Sorprende la «voglia di sacro», la sensazione che il «brusio degli angeli» faccia da sottofondo anche alla nostra epoca. Oltre 2/3 dichiarano «di sentire la prossimità di Dio nella loro esistenza», e il 66,8% di «aver provato la sensazione che Dio o un essere superiore vigili sulla propria vita e la protegga». Quanto alla pratica, un terzo dichiara di aver preso parte nell’ultimo anno a processioni religiose o di aver offerto messe per i defunti; il 15,6% ha effettuato pelligrinaggi; il 13,3% ha fatto un voto o una promessa. Il rito più valorizzato è il funerale religioso (70,1%), seguito dal battesimo (66,9%) e dal matrimonio in chiesa (63,1%), anche se in questo caso i favorevoli sono più di quelli che poi lo scelgono come opzione di vita. Il 17,6% fa la comunione ogni settimana, ma quasi la metà dei cattolici non si confessa neanche una volta all’anno.

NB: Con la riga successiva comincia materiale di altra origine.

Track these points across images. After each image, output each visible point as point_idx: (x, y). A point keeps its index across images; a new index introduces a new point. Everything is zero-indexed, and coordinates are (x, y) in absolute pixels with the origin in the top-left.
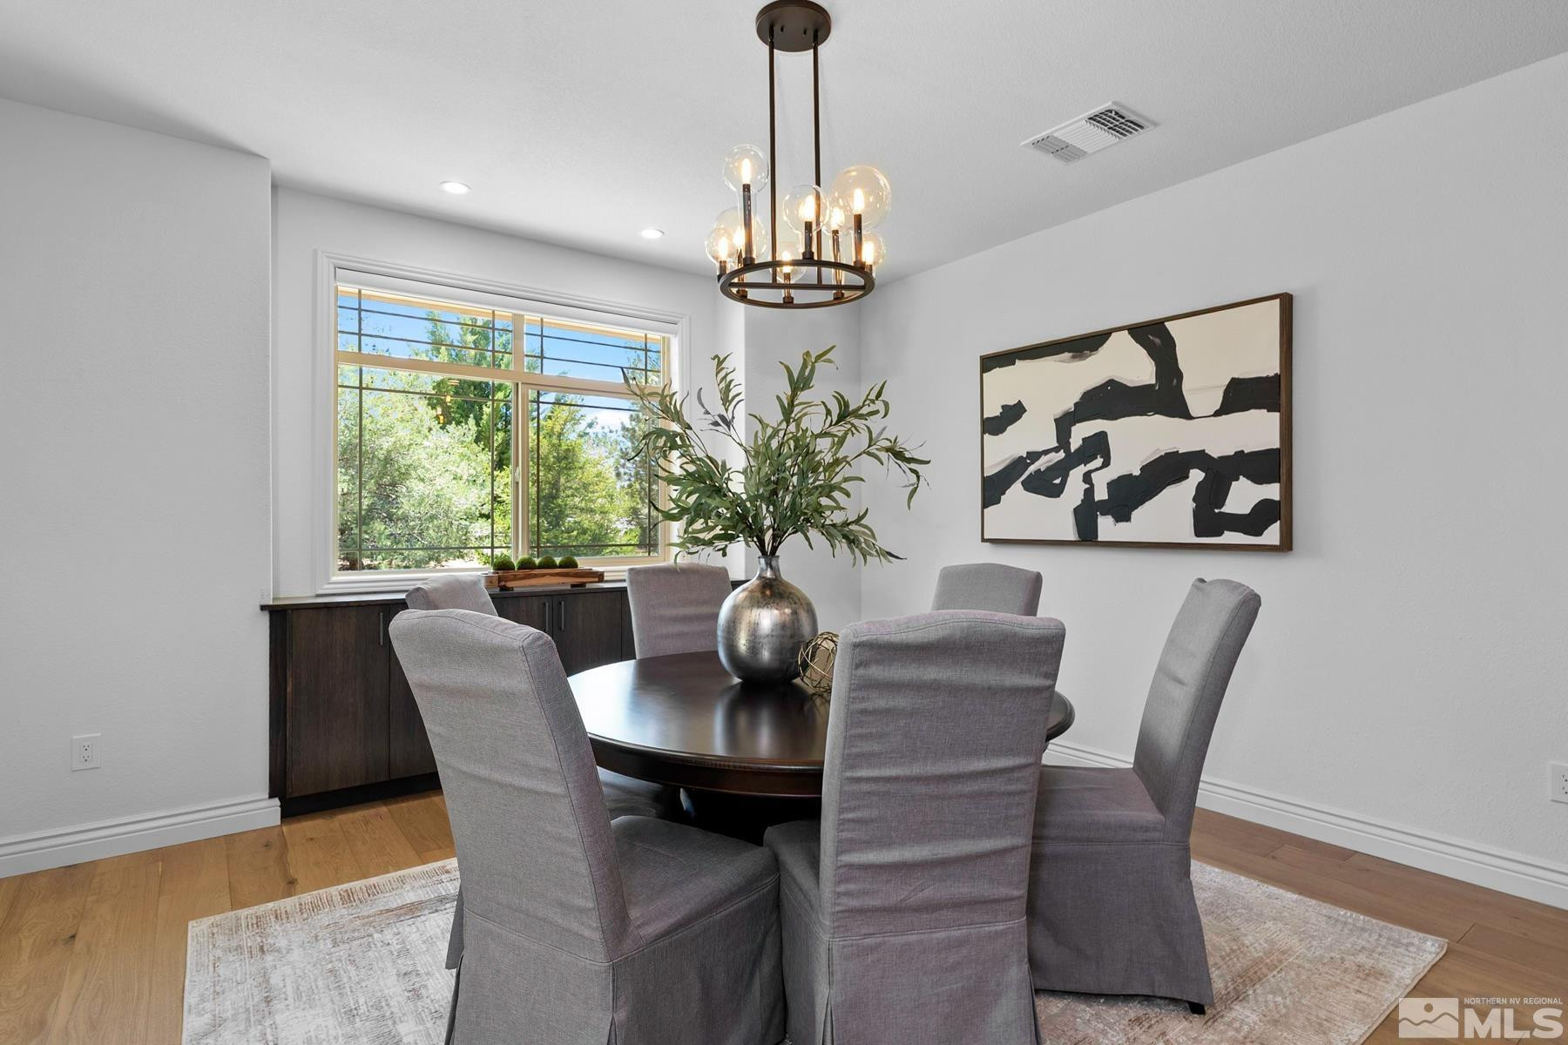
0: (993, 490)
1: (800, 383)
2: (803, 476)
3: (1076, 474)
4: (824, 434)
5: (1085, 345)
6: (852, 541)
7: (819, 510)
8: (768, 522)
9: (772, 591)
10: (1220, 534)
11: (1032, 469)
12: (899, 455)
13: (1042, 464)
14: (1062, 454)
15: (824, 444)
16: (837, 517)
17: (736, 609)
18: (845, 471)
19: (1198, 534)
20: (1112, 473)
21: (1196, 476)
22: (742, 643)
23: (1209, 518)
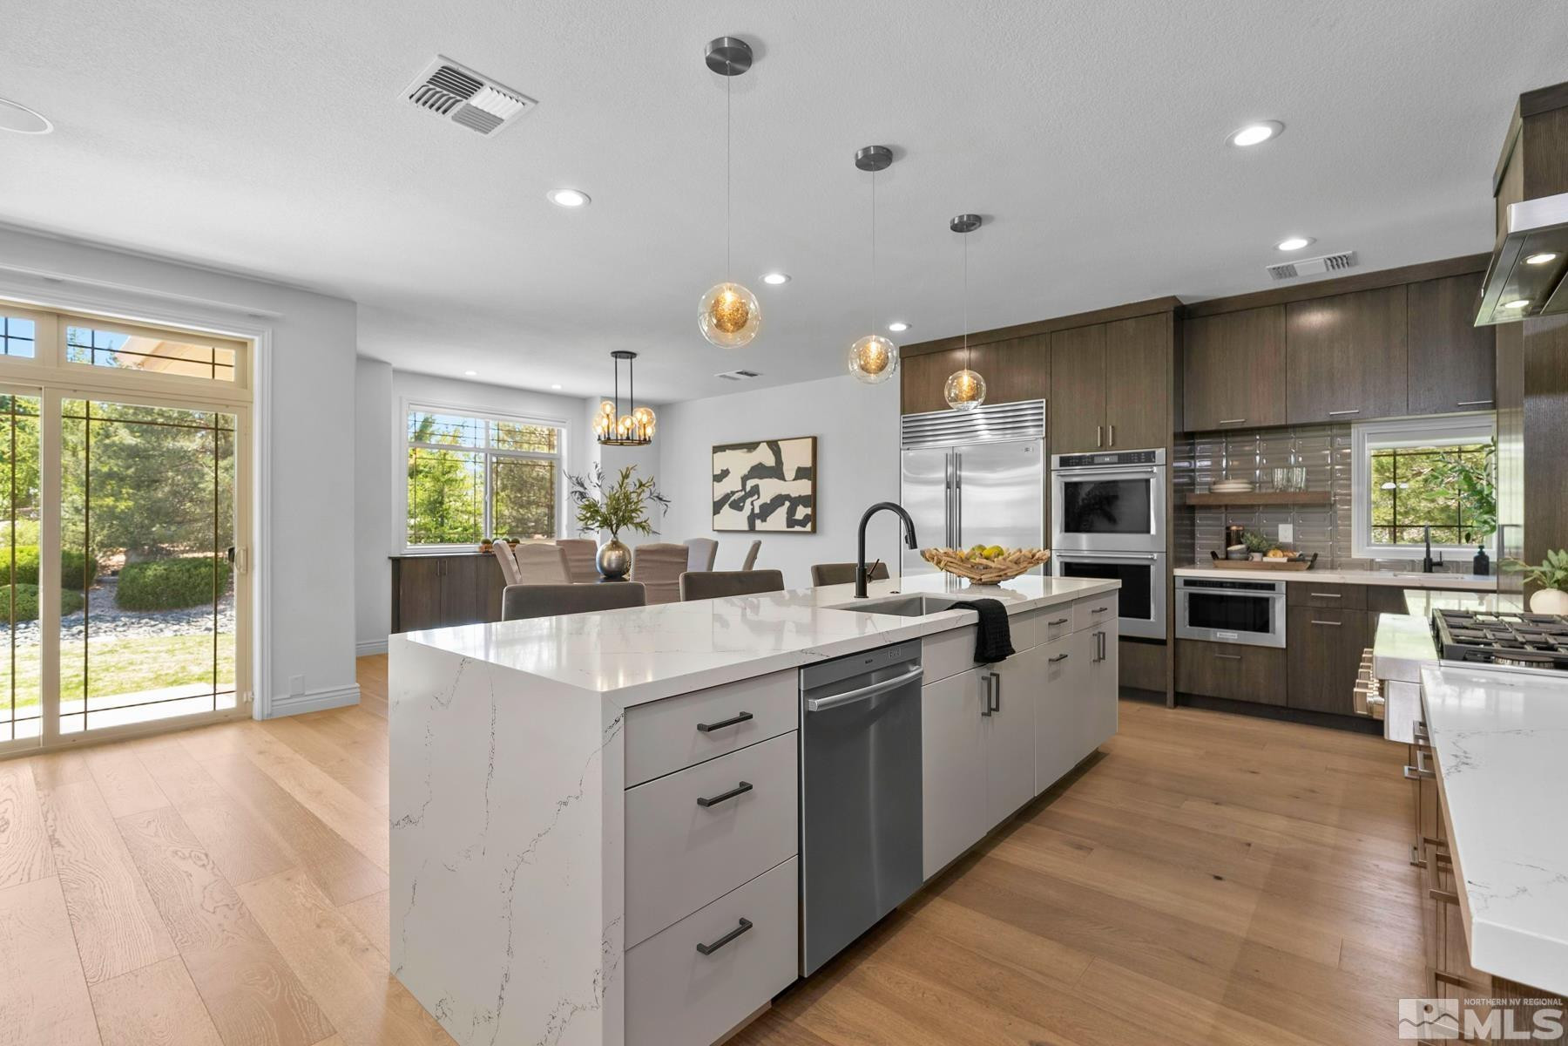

In Italia, osserva Franco Garelli «la maggioranza della popolazione non soltanto continua ad indentificarsi nel cattolicesimo, ma è convinta che si possa essere cattolici anche senza condividere le indicazioni della gerarchia in vari campi, soprattutto nella morale sessuale e familiare». Della Chiesa, infatti, si apprezzano l’aspetto mistico e l’impegno caritativo, mentre si seguono selettivamente certe indicazioni, tralasciandone altre. Il 78,1% sente molto vicino a sé papa Wojtyla (ma molto meno Benedetto XVI), il 71,2% Madre Teresa, il 65,6% Padre Pio, il 52,1% la parrocchia. Ma il 73% è favorevole all’uso dei preservativi e solo il 6,6% accetta di ricorrere unicamente ai metodi naturali. A non ritenere mai lecito l’aborto, in nessun caso, è solo il 23,1%.
La ricerca conferma le profonde differenze tra le diverse Italie, con i minimi di «religiosità» al centro e nel nord-est. Anche da punto di vista sociologico, fede e pratica religiosa sono più diffusi al Sud, tra le donne e tra chi ha un livello scolare più basso. Ma il numero di atei (6,6%) e agnostici (6,2%) non aumenta da vent’anni. E quello che stupisce di più è che anche tra costoro si registrano in numero significativo risposte aperte alla trascendenza, tanto da poter affermare «che esista una singolare via italiana all’ateismo, rappresentata da una minoranza di non credenti che risultano aperti al discorso religioso».